In The Phantom of Organic Evolution, Price quotes the same passages from Lull and Matthew. (He attributes the latter instead to Henry Fairfield Osborn [1857–1935]: in fact, both paleontologists seem to have used the phrase—perhaps not surprisingly, since they were colleagues at the American Museum of Natural History.) And he provides a similar list, not in quotation marks but credited to Hay’s The Pleistocene of North America and its Vertebrated Animals, of extinct Pleistocene mammals.

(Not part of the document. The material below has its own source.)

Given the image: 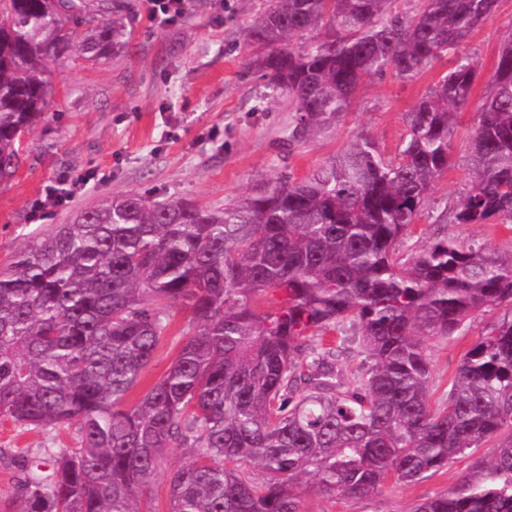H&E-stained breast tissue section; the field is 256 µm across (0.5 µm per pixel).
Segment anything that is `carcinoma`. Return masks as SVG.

Price hints that Hay thought that these mammals perished abruptly in a mass extinction, which is dishonest: early in the book, Hay cites evidence that the extinct Pleistocene mammal species perished “gradually and not at one epoch.” But Price stops short of attributing to Hay his own view, that the Pleistocene mammals and the Mesozoic dinosaurs perished abruptly in the same extinction event. Allen, however, appears to have sloppily confused Price’s view and Hay’s view, resulting in the misrepresentation in Evolution in the Balances.